How to complete this task: Reproduce the car audio post below word for word, starting at "-stock tweets" and ending at "that voltage up?".

Text segment:
[Start of section]
I'm looking to upgrade the audio in my accord now that my carputer is all but complete (least i hope it is). The current system consists of:
-Sound Blaster Live USB
-400 watt Boss 4ch. amp
-6 1/2" Pioneer front midranges (no idea of model .. came with car)
-stock tweets
-stock rears
-Visonik compact 500w sub and amp
pretty sad right lol. Here's what i'm looking to get into:
-Same Sound Blaster live USB
-Rockford Fosgate 3Sixty.1
-AMP (havent decided which.. help me out)
-Infinity Kappa component set for fronts
-no rears
-2 Dual 1100max subs
-alpine sub amp
Hows that sound for a nice upgrade to what i currently have? Couple more questions/notes
1. I feel like the sound blaster is the real weak link still but i'm not quite sure. I know the subwoofer line voltage is TERRIBLE on it though. Will the 3Sixty be all i need to get that voltage up?
[End of section]
Data for analysis:
[Start of section]
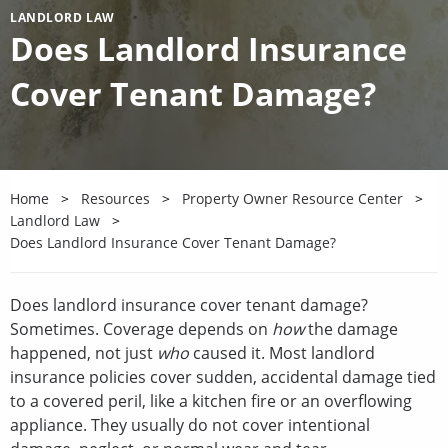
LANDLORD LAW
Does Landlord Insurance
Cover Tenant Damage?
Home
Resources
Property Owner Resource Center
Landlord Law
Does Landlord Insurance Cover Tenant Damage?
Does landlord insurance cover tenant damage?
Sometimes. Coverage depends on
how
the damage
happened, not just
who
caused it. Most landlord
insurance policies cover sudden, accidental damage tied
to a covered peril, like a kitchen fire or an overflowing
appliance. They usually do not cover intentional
[End of section]
[Start of section]
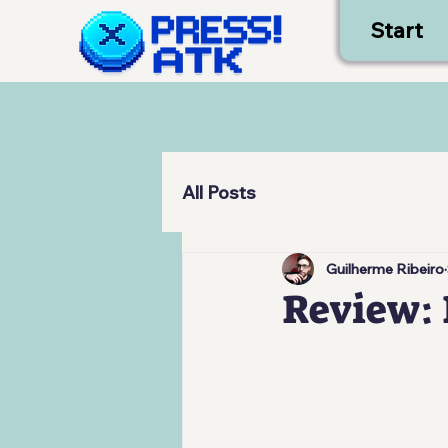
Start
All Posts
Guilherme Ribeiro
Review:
[End of section]
Task result:
-stock tweets
-stock rears
-Visonik compact 500w sub and amp
pretty sad right lol. Here's what i'm looking to get into:
-Same Sound Blaster live USB
-Rockford Fosgate 3Sixty.1
-AMP (havent decided which.. help me out)
-Infinity Kappa component set for fronts
-no rears
-2 Dual 1100max subs
-alpine sub amp
Hows that sound for a nice upgrade to what i currently have? Couple more questions/notes
1. I feel like the sound blaster is the real weak link still but i'm not quite sure. I know the subwoofer line voltage is TERRIBLE on it though. Will the 3Sixty be all i need to get that voltage up?